Initially, Nick's interim advisor was to be Dr. Jeanette Smith, archaeologist specializing in biochemical studies (e.g., stable isotopes) and South African studies, but Dr. Smith is transferring to the biology department, mainly to better accommodate her technical specialties. She will still be involved in the anthropology department, and may still ultimately be involved with Nick's studies, as her expertise has a lot to lend hunter-gatherer and other early human studies.  In her place, Dr. Peter Schweitzer will be acting as Nick's interim academic advisor.  He is a cultural anthropologist with interests in social organization and the ethnohistory of Siberia and Alaska.
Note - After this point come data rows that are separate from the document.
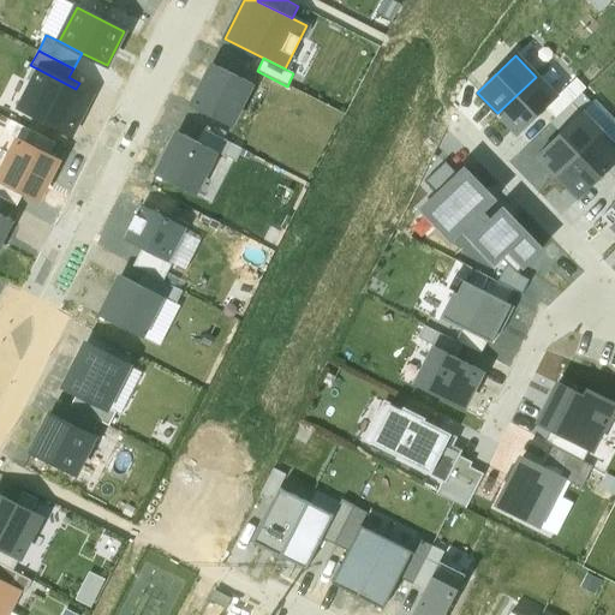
[(252,84),(212,64),(190,107),(231,127),(252,84)]
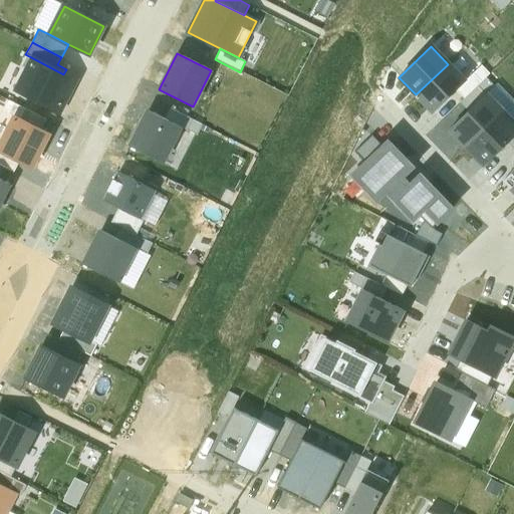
[(26,70),(15,90),(59,112),(75,80),(63,74),(25,54),(19,66),(26,70)]
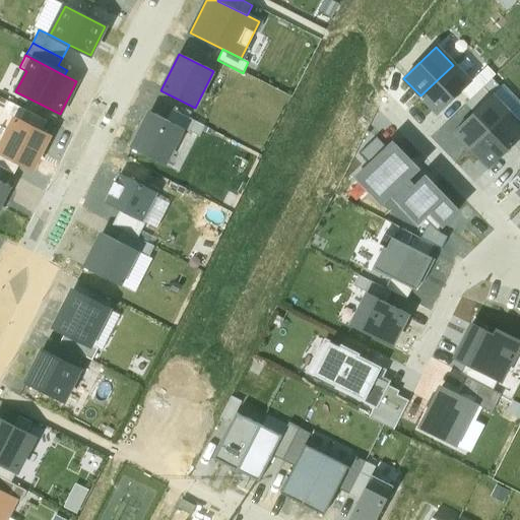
[(453,65),(420,95),(437,113),(469,82),(453,65)]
It had also been thought that Nick would be TA'ing the course in Language and Gender, for Dr. Pat Kwachka, a linguistic anthropologist with a great interets in language acquisition.  Instead, he will be one of three TA's with small-group sections of ANTH 100x, a general education class on the development and study of human culture around the world. The class is taught by new faculty member Dr. Kerrie Ann Shannon, and will feature an ethnography on Candian Eskimos entitled Never in Anger.

 

 

Nick's Class, Fall '05

Aerial Shot of UAF

  • ANTH 609, Anthropology of Religion, Dr. Patricia Gray.  Religion or supernatural belief from the perspective of anthropology. Religion in the context of "primitive" society as well as its role in complex society. Religious practitioners, ritual, belief systems, and the relationship of religious behavior to other aspects of social behavior.
  •  ANTH 625, Human Osteology, Tammy Greene.  Human skeletal analysis: bone biology, skeletal anatomy, aging and sexing, metric and non-metric traits of skeleton and dentition, paleopathology, and paleodemography. Inferences on genetic relationships between and patterned behavior within prehistoric groups derived from skeletal material.
  • ANTH 629, Structures of Anthropological Argument, Dr. Patricia Gray.  Reading and analysis of examples from various paradigms in anthropology, past and present. Presents a thorough grounding in forms of anthropological argument and preparation for the research and writing process. Includes evolutionary, Boasian, structural-functional, structural as well as subdisciplinary linguistic, archaeological and biological forms of argument.